Повний текст джерелаCoordenação de Aperfeiçoamento de Pessoal de Nível Superior
The cation exchange of the bentonite and its processing are important factors to the polimeric nanocomposite formulation. The objective of this work was to produce nanocomposites of polypropylene / sodium bentonite and polypropylene / organophilic bentonite through melt intercalation and analyze the degradation produced by ultraviolet irradiation. Cetyl trimethyl ammonium bromide (C17H38BrN), Cetremide®, was used to organophilize the bentonite clay. Corotating twin screw extruder was used to process the nanocomposite; injection molded specimens were used for the flexural test and optical micrographs; hot pressed samples were used for DSC, XRD and FTIR. The XRD results showed that the samples of nature bentonite obtained better interaction with de polymer rather than treated clay, and produced intercalated nanocomposite. The degradation by ultraviolet irradiation was observed after 24 hours of exposition. All the samples showed the same photoproducts and at the same proportion until 240 hours of UV exposition; at higher times, 480 hours of UV exposition, the organophilize bentonite composite showed higher degradation than other ones. The flexural modulus decreased with degradation time. The degradation occurs due chromophores impurities presented in the samples, thus samples with clay show higher degradation, and organophilic clay contains ammonium salt that contribute to increase the degradation.
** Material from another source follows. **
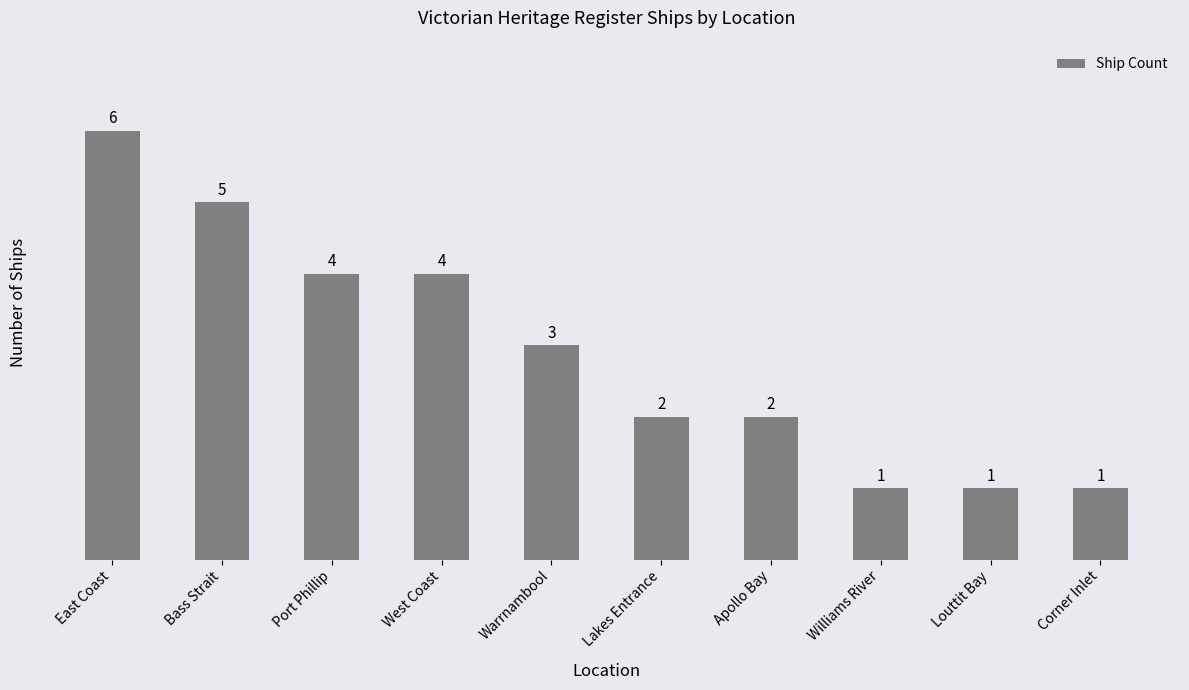

How many values are below 3?

5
A troca de cátions da bentonita e o processamento são fatores muito importantes para a formação de nanocompósitos poliméricos. O objetivo deste trabalho foi produzir nanocompósitos de polipropileno / bentonita sódica e polipropileno / bentonita organofílica pelo método de intercalação no estado fundido e avaliar a degradação devido a exposição das amostras a irradiação ultravioleta. Foi usado o sal quaternário de amônio cetil trimetilamoneobrometo (C17H38BrN), Cetremide®,para obter a bentonita organofílica. No processamento foi usado uma extrusora de rosca dupla corrotacional; para o ensaio de flexão e de microscopia ótica foram usadas amostras injetadas; para o ensaio de DSC, DRX e FTIR foram usadas amostras prensadas a quente. Os resultados de raios-X mostraram que as amostras com bentonita natural tiveram uma melhor interação com o polímero do que a argila tratada, e formaram um nanocompósito intercalado. Os efeitos dos raios ultravioleta na degradação já são perceptíveis após 24 horas de exposição. Todas as amostras apresentam os mesmo foto-produtos e na mesma proporção até 240 horas de exposição UV; com tempos maiores, 480 horas de exposição, o compósito formado pela argila organofílica apresenta uma degradação mais acentuada que os outros materiais. O módulo de flexão diminuiu com o tempo de degradação; as trincas superficiais aumentaram com o tempo de degradação. A degradação ocorre devido as impurezas cromóforas presentes nas amostras, desta forma, amostras em cuja composição tem argila são mais degradadas, e no caso da argila organofílica ainda tem a presença do sal de amônio que também contribui para o aumento da degradação.